Wien (OTS) - Die österreichische Bundesregierung wird derzeit nurmehr von zwei Motiven getrieben: Anlaß und Budget: Dementsprechend sind Anlaßgesetzgebung und Steuermaximierung Gebot der Stunde im Hohen Haus. Bedauerliche Vorfälle mit nachfolgendem medialen Aufschrei führen zu infotainmentgerechter Gesetzgebung. Sie wäre nicht notwendig, würde man die bestehenden diesbezüglichen Gesetze lesen und auch einhalten. Am Beispiel der Waffendiskussion sei dies plastisch dargestellt:

+ Seit jeher waren Waffen im Gerichtssaal verboten; eine Visitation war im damaligen Gesetz verankert.
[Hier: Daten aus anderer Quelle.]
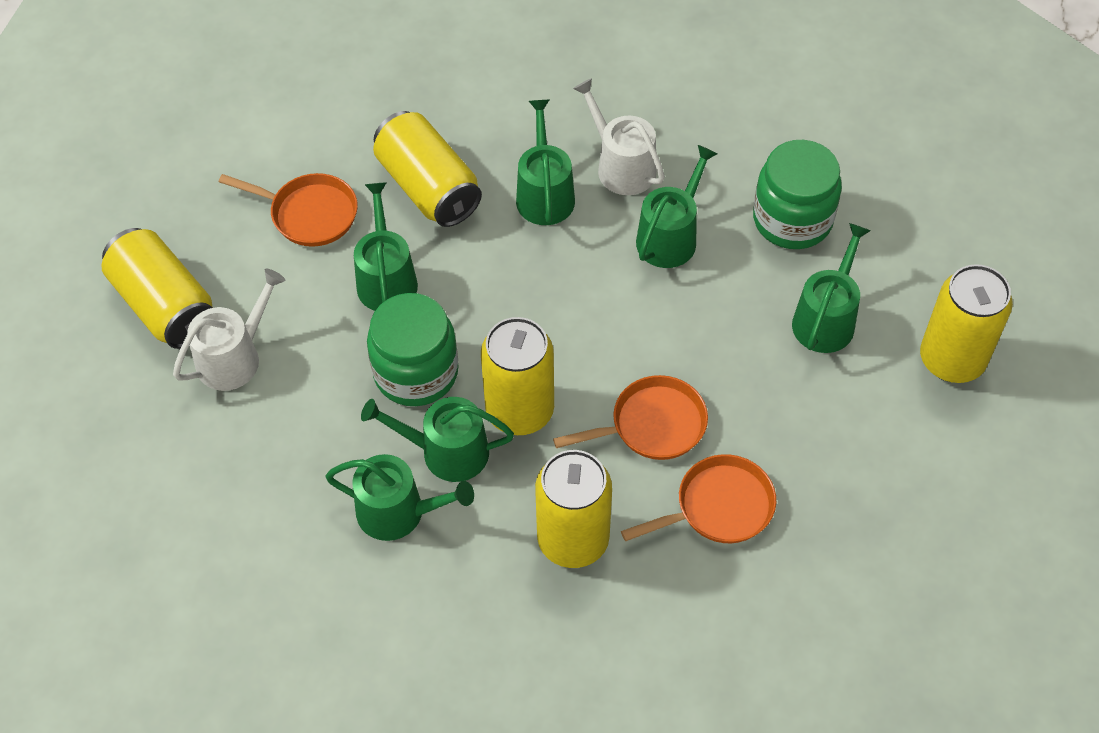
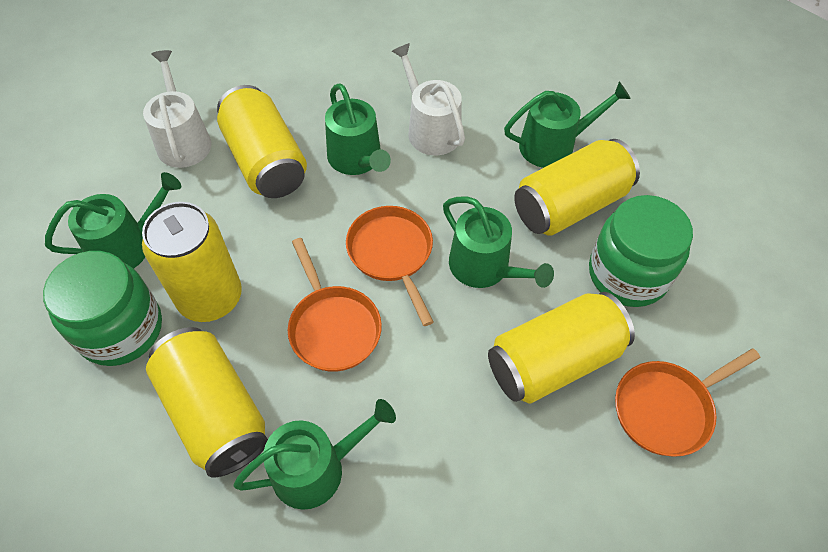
green watering can: 6 -> 5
Ein bedauerlicher Vorfall machte daraus ein umfangreiches neues Gesetz - unnötig wie ein Kropf.

+ Behördliche, interne Überprüfungen von Inhabern von Waffenpaß-bzw. Waffenbesitzkarten beinhaltet das bestehende Gesetz. Eine Überprüfung der persönlichen Integrität ist etwa alle fünf Jahre vorgesehen.

+ Das Waffengesetz 1997 wird vom Fachhandel administriert; die Behörden haben und brauchen dafür keine eigenen Dienststellen.
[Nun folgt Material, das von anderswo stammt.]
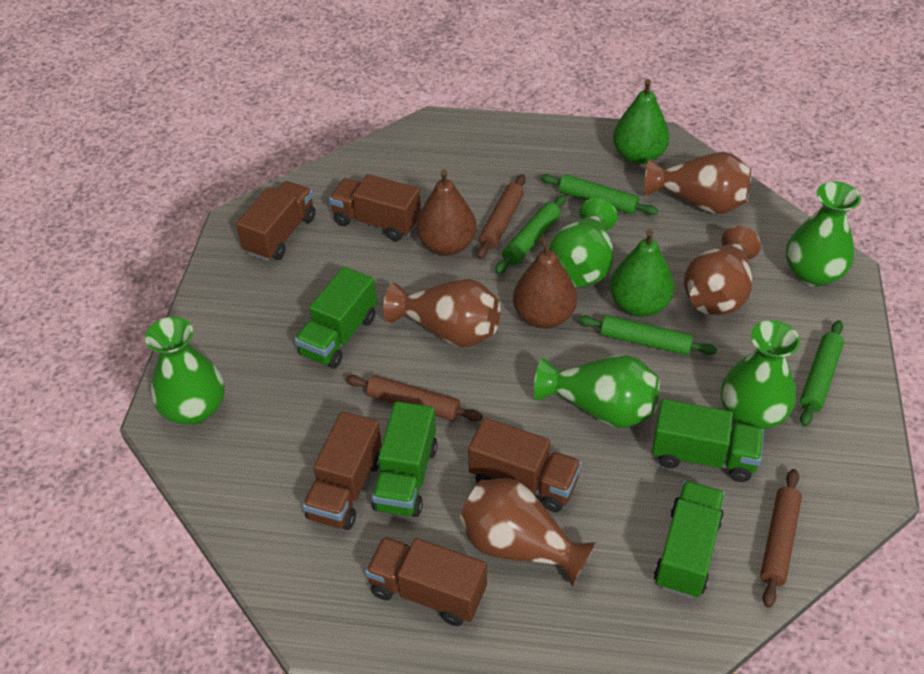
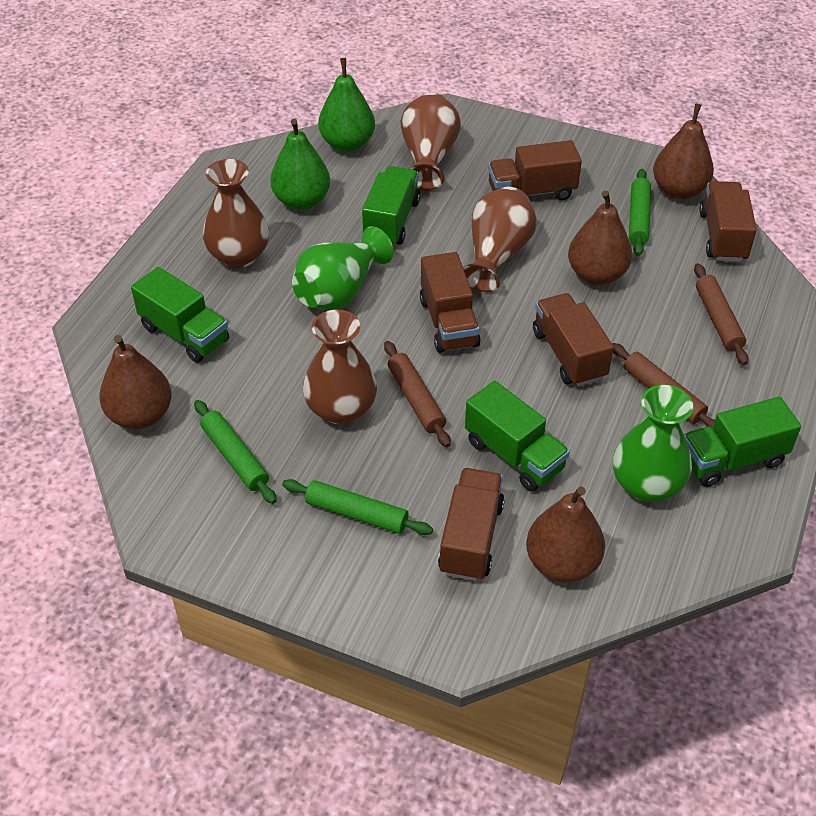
brown pear: 2 -> 4
green rolling pin: 4 -> 3
green vase: 5 -> 2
+ Jäger absolvieren verpflichtend eine Schulung mit Abschlußprüfung zur Erlangung einer Jagdkarte.

Es bestehen darüberhinaus eine Unzahl von Regelungen, um für den Normalfall den Bürger zu schützen.

Die neuerlichen Verschärfungsversuche im Waffengesetzwesen beruhen auf einer pauschalen medialen Kriminalisierung von Waffenbesitzern. Warum man nicht ähnliche Methoden - wie die nunmehr geforderten - von Führerscheinbesitzern verlangt, liegt auf der Hand: zuviele Wähler sind unter ihnen. Dabei sterben in Österreich im Straßenverkehr täglich im Schnitt vier Menschen.
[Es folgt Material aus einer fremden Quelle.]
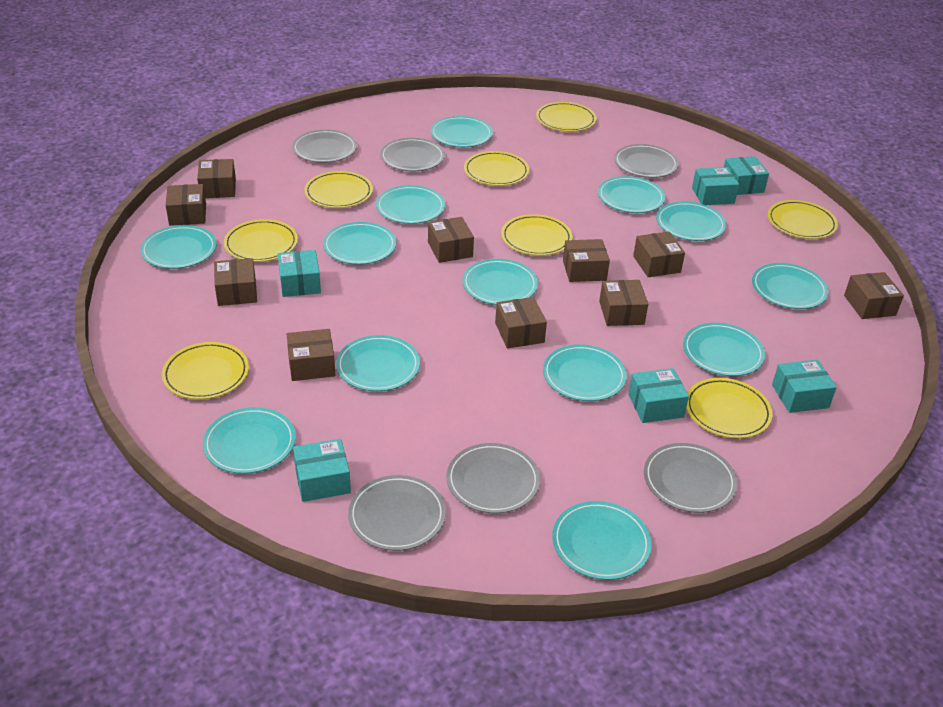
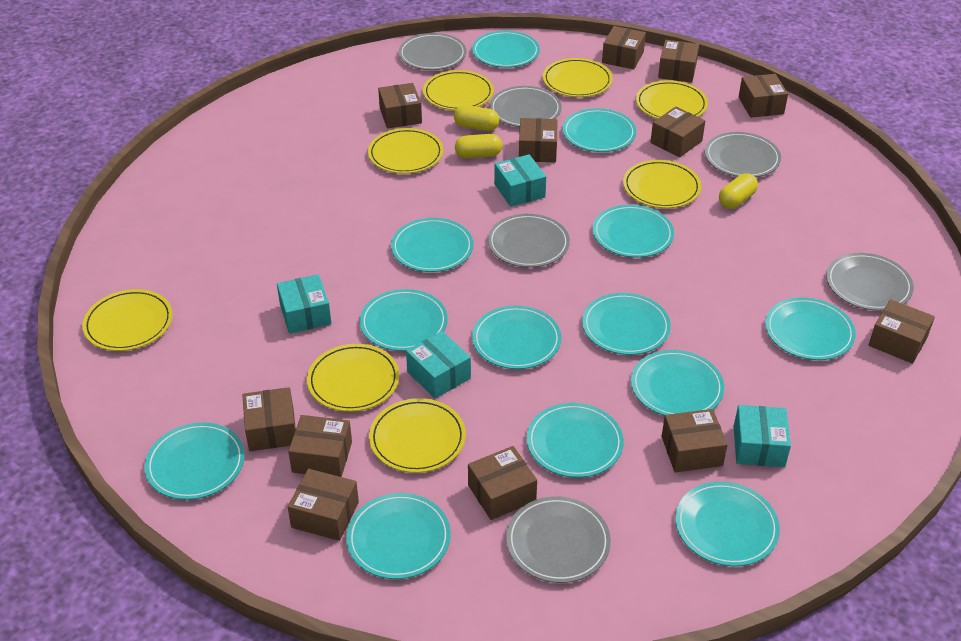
brown box: 10 -> 12
turquoise box: 6 -> 4
yellow capsule: 0 -> 3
Österreich hat eine jahrhundertealte Tradition rund um das Jagd-und Schützenwesen. Begriffe wie Ferlach, Steyr-Mannlicher, Hirtenberger und Swarovski sind nur einige davon. In diesem Bereich arbeiten einige tausend Unternehmer und deren Mitarbeiter. Aus Anlaßgesetzgebung - ohne jegliche Chance damit die bedauerlichen Vorfälle präventiv zu verhindern - deren Arbeitsplätze mutwillig aufs Spiel zu setzen, zeugt von geringer politischer Verantwortlichkeit -und das alles nur, um in den Medien gut dazustehen!